* [Problem details]
Rewrite all of the following material with "Useful Links" replaced by "Helpful Links" and every other part unchanged. Leave the pictures out of your answer.

(Records from a data source)
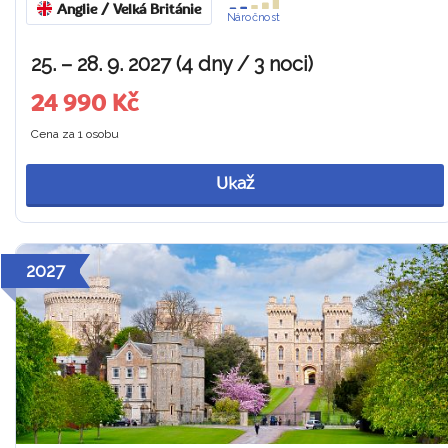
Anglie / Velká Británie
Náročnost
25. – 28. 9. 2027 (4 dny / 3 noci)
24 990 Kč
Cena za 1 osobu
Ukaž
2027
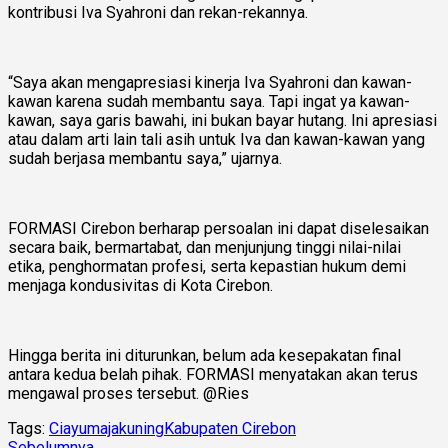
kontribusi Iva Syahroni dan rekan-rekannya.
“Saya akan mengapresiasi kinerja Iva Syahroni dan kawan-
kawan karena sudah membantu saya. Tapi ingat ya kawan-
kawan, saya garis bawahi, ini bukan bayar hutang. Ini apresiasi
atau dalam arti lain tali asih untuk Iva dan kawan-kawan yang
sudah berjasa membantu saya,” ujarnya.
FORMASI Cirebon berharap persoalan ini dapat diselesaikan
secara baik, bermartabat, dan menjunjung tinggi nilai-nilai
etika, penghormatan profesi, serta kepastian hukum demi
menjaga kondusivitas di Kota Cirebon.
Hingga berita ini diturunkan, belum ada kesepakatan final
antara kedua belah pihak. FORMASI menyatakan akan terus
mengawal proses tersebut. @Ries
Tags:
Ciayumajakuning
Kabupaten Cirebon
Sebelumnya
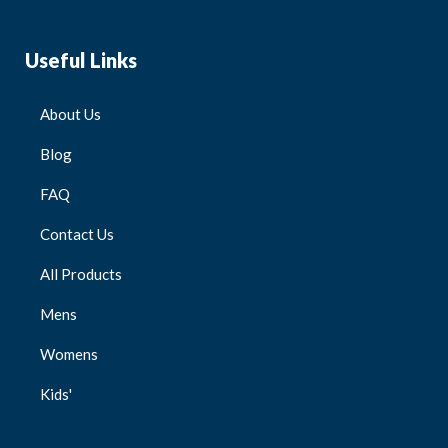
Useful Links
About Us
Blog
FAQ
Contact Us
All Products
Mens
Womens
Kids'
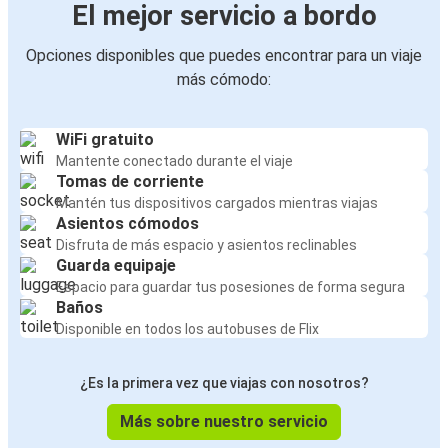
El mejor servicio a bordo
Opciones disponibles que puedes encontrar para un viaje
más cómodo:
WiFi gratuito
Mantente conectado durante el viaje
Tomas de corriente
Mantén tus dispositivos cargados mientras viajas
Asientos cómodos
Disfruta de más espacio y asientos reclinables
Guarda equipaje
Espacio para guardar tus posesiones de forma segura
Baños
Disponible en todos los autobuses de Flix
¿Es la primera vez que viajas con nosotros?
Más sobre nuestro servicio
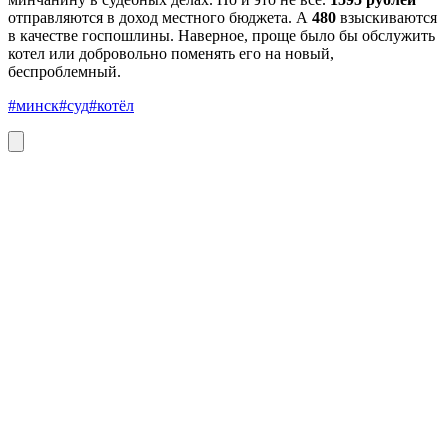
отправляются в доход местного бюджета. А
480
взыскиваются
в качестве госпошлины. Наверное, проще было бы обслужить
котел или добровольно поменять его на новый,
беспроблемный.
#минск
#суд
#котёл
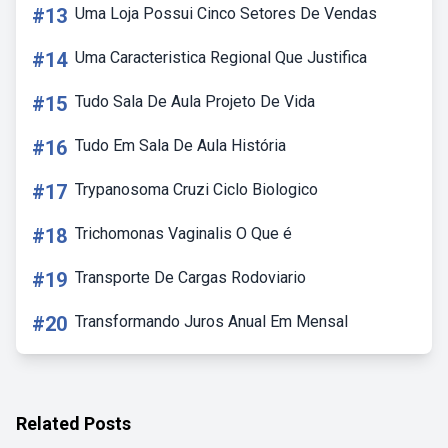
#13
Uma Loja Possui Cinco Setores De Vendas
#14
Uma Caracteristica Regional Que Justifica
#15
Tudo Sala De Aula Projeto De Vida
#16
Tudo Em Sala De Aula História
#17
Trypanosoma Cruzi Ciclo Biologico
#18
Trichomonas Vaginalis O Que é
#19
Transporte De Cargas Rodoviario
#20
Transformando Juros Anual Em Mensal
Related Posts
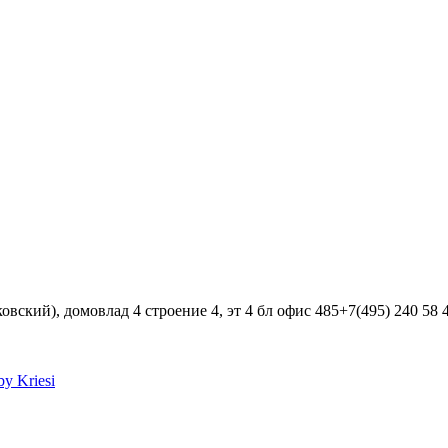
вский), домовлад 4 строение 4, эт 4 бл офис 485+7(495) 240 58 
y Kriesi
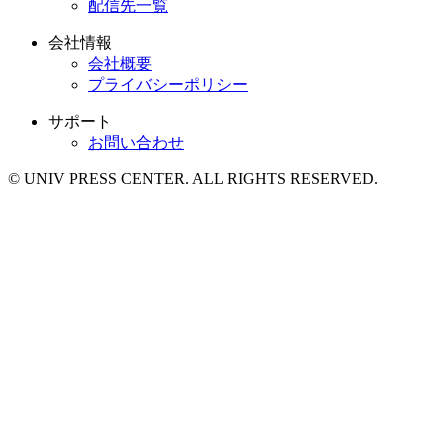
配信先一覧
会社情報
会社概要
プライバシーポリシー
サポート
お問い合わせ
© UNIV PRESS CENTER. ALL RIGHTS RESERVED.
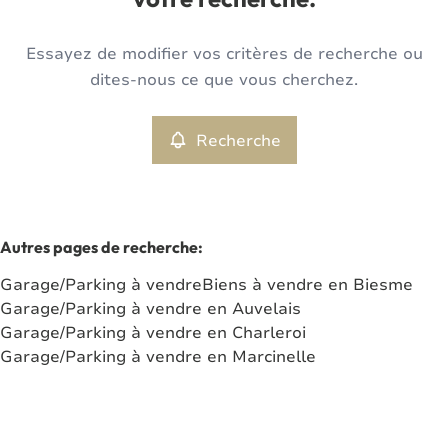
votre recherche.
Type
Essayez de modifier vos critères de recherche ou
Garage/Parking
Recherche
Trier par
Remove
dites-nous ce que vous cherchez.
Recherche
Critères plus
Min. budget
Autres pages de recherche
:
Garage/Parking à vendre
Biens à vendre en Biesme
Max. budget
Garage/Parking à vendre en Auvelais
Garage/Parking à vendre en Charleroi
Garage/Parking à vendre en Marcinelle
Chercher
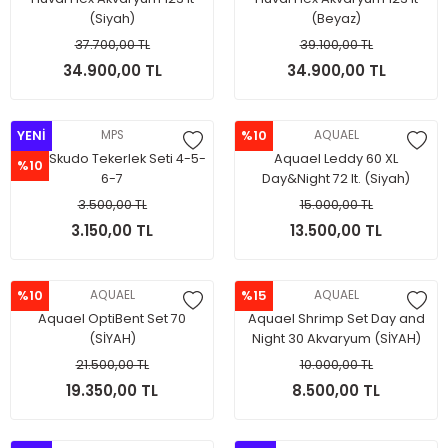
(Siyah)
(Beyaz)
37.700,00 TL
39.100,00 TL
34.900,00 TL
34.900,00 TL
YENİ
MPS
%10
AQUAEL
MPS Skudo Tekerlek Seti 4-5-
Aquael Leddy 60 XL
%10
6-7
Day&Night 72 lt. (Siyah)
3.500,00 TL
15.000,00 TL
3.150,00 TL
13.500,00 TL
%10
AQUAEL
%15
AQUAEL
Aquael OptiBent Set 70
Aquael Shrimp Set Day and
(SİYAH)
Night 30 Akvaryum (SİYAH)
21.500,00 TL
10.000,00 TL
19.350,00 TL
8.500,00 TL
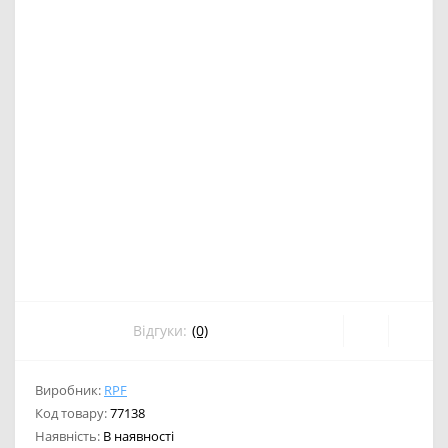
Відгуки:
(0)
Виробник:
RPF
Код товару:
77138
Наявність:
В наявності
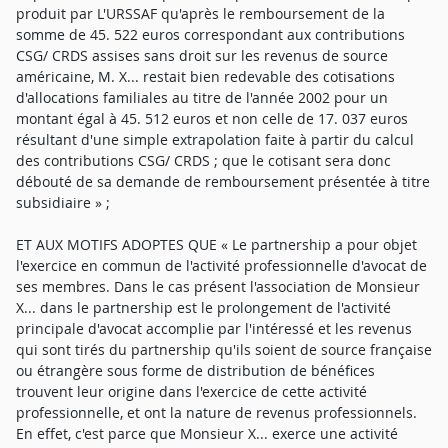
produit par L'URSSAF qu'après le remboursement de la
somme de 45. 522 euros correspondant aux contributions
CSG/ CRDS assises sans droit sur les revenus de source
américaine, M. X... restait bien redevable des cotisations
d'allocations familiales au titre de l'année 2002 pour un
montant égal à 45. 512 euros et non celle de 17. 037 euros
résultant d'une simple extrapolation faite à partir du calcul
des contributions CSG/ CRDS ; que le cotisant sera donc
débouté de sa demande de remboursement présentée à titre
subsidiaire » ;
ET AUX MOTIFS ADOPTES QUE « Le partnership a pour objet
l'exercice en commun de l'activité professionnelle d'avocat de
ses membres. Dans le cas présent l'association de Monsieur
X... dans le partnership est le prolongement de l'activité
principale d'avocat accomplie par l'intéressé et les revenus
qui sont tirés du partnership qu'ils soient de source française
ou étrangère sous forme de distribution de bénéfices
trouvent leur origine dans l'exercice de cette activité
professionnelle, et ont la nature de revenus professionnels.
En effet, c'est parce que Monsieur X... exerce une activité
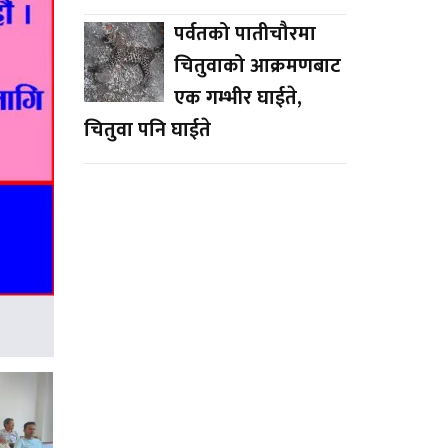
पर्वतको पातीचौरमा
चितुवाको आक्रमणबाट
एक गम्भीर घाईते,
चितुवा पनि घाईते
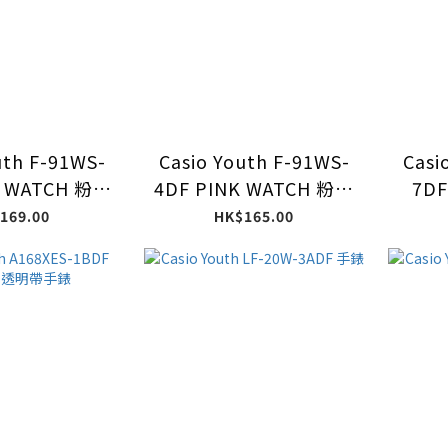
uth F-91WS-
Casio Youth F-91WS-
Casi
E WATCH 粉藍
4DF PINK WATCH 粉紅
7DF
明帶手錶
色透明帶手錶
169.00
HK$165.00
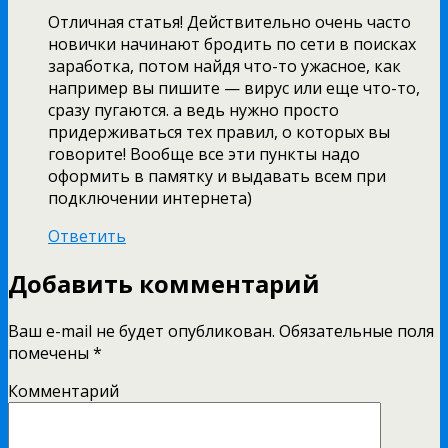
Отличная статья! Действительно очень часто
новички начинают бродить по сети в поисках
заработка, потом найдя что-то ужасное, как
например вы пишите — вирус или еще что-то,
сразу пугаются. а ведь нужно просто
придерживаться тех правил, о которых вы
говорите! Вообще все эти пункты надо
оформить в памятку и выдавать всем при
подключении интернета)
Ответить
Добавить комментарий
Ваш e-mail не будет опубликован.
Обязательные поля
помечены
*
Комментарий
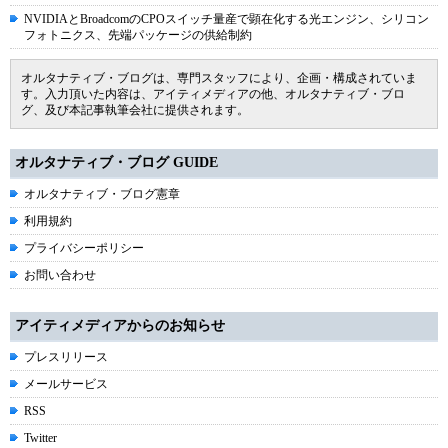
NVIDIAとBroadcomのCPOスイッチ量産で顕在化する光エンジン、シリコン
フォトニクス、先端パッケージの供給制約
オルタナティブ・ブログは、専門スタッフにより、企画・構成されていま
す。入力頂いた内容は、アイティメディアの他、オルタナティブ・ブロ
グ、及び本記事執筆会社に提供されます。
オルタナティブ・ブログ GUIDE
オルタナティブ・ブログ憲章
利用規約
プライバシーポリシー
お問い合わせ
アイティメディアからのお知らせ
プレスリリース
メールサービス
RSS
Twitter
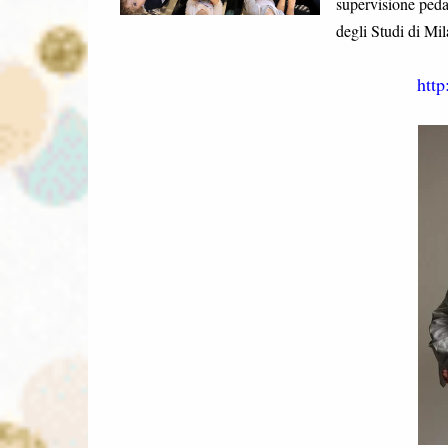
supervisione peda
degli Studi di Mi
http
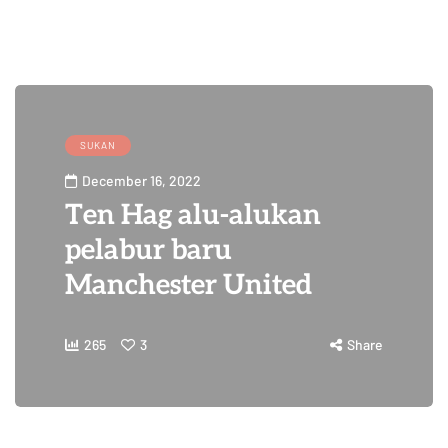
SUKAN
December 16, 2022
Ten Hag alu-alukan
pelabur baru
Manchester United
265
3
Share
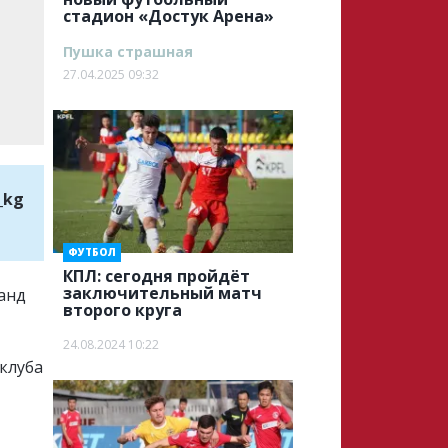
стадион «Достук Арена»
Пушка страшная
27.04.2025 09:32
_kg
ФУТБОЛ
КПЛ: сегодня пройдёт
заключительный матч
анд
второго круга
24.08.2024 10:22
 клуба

* [Written response]
Anglie / Velká Británie
Náročnost
25. – 28. 9. 2027 (4 dny / 3 noci)
24 990 Kč
Cena za 1 osobu
Ukaž
2027
kontribusi Iva Syahroni dan rekan-rekannya.
“Saya akan mengapresiasi kinerja Iva Syahroni dan kawan-
kawan karena sudah membantu saya. Tapi ingat ya kawan-
kawan, saya garis bawahi, ini bukan bayar hutang. Ini apresiasi
atau dalam arti lain tali asih untuk Iva dan kawan-kawan yang
sudah berjasa membantu saya,” ujarnya.
FORMASI Cirebon berharap persoalan ini dapat diselesaikan
secara baik, bermartabat, dan menjunjung tinggi nilai-nilai
etika, penghormatan profesi, serta kepastian hukum demi
menjaga kondusivitas di Kota Cirebon.
Hingga berita ini diturunkan, belum ada kesepakatan final
antara kedua belah pihak. FORMASI menyatakan akan terus
mengawal proses tersebut. @Ries
Tags:
Ciayumajakuning
Kabupaten Cirebon
Sebelumnya
Helpful Links
About Us
Blog
FAQ
Contact Us
All Products
Mens
Womens
Kids'
El mejor servicio a bordo
Opciones disponibles que puedes encontrar para un viaje
más cómodo:
WiFi gratuito
Mantente conectado durante el viaje
Tomas de corriente
Mantén tus dispositivos cargados mientras viajas
Asientos cómodos
Disfruta de más espacio y asientos reclinables
Guarda equipaje
Espacio para guardar tus posesiones de forma segura
Baños
Disponible en todos los autobuses de Flix
¿Es la primera vez que viajas con nosotros?
Más sobre nuestro servicio
отправляются в доход местного бюджета. А
480
взыскиваются
в качестве госпошлины. Наверное, проще было бы обслужить
котел или добровольно поменять его на новый,
беспроблемный.
#минск
#суд
#котёл
#13
Uma Loja Possui Cinco Setores De Vendas
#14
Uma Caracteristica Regional Que Justifica
#15
Tudo Sala De Aula Projeto De Vida
#16
Tudo Em Sala De Aula História
#17
Trypanosoma Cruzi Ciclo Biologico
#18
Trichomonas Vaginalis O Que é
#19
Transporte De Cargas Rodoviario
#20
Transformando Juros Anual Em Mensal
Related Posts
вский), домовлад 4 строение 4, эт 4 бл офис 485+7(495) 240 58 
y Kriesi
配信先一覧
会社情報
会社概要
プライバシーポリシー
サポート
お問い合わせ
© UNIV PRESS CENTER. ALL RIGHTS RESERVED.
votre recherche.
Type
Essayez de modifier vos critères de recherche ou
Garage/Parking
Recherche
Trier par
Remove
dites-nous ce que vous cherchez.
Recherche
Critères plus
Min. budget
Autres pages de recherche
:
Garage/Parking à vendre
Biens à vendre en Biesme
Max. budget
Garage/Parking à vendre en Auvelais
Garage/Parking à vendre en Charleroi
Garage/Parking à vendre en Marcinelle
Chercher
(Siyah)
(Beyaz)
37.700,00 TL
39.100,00 TL
34.900,00 TL
34.900,00 TL
YENİ
MPS
%10
AQUAEL
MPS Skudo Tekerlek Seti 4-5-
Aquael Leddy 60 XL
%10
6-7
Day&Night 72 lt. (Siyah)
3.500,00 TL
15.000,00 TL
3.150,00 TL
13.500,00 TL
%10
AQUAEL
%15
AQUAEL
Aquael OptiBent Set 70
Aquael Shrimp Set Day and
(SİYAH)
Night 30 Akvaryum (SİYAH)
21.500,00 TL
10.000,00 TL
19.350,00 TL
8.500,00 TL
Відгуки:
(0)
Виробник:
RPF
Код товару:
77138
Наявність:
В наявності
produit par L'URSSAF qu'après le remboursement de la
somme de 45. 522 euros correspondant aux contributions
CSG/ CRDS assises sans droit sur les revenus de source
américaine, M. X... restait bien redevable des cotisations
d'allocations familiales au titre de l'année 2002 pour un
montant égal à 45. 512 euros et non celle de 17. 037 euros
résultant d'une simple extrapolation faite à partir du calcul
des contributions CSG/ CRDS ; que le cotisant sera donc
débouté de sa demande de remboursement présentée à titre
subsidiaire » ;
ET AUX MOTIFS ADOPTES QUE « Le partnership a pour objet
l'exercice en commun de l'activité professionnelle d'avocat de
ses membres. Dans le cas présent l'association de Monsieur
X... dans le partnership est le prolongement de l'activité
principale d'avocat accomplie par l'intéressé et les revenus
qui sont tirés du partnership qu'ils soient de source française
ou étrangère sous forme de distribution de bénéfices
trouvent leur origine dans l'exercice de cette activité
professionnelle, et ont la nature de revenus professionnels.
En effet, c'est parce que Monsieur X... exerce une activité
पर्वतको पातीचौरमा
चितुवाको आक्रमणबाट
एक गम्भीर घाईते,
चितुवा पनि घाईते
uth F-91WS-
Casio Youth F-91WS-
Casi
E WATCH 粉藍
4DF PINK WATCH 粉紅
7DF
明帶手錶
色透明帶手錶
169.00
HK$165.00
Отличная статья! Действительно очень часто
новички начинают бродить по сети в поисках
заработка, потом найдя что-то ужасное, как
например вы пишите — вирус или еще что-то,
сразу пугаются. а ведь нужно просто
придерживаться тех правил, о которых вы
говорите! Вообще все эти пункты надо
оформить в памятку и выдавать всем при
подключении интернета)
Ответить
Добавить комментарий
Ваш e-mail не будет опубликован.
Обязательные поля
помечены
*
Комментарий
NVIDIAとBroadcomのCPOスイッチ量産で顕在化する光エンジン、シリコン
フォトニクス、先端パッケージの供給制約
オルタナティブ・ブログは、専門スタッフにより、企画・構成されていま
す。入力頂いた内容は、アイティメディアの他、オルタナティブ・ブロ
グ、及び本記事執筆会社に提供されます。
オルタナティブ・ブログ GUIDE
オルタナティブ・ブログ憲章
利用規約
プライバシーポリシー
お問い合わせ
アイティメディアからのお知らせ
プレスリリース
メールサービス
RSS
Twitter
supervisione peda
degli Studi di Mi
http
SUKAN
December 16, 2022
Ten Hag alu-alukan
pelabur baru
Manchester United
265
3
Share
стадион «Достук Арена»
Пушка страшная
27.04.2025 09:32
_kg
ФУТБОЛ
КПЛ: сегодня пройдёт
заключительный матч
анд
второго круга
24.08.2024 10:22
 клуба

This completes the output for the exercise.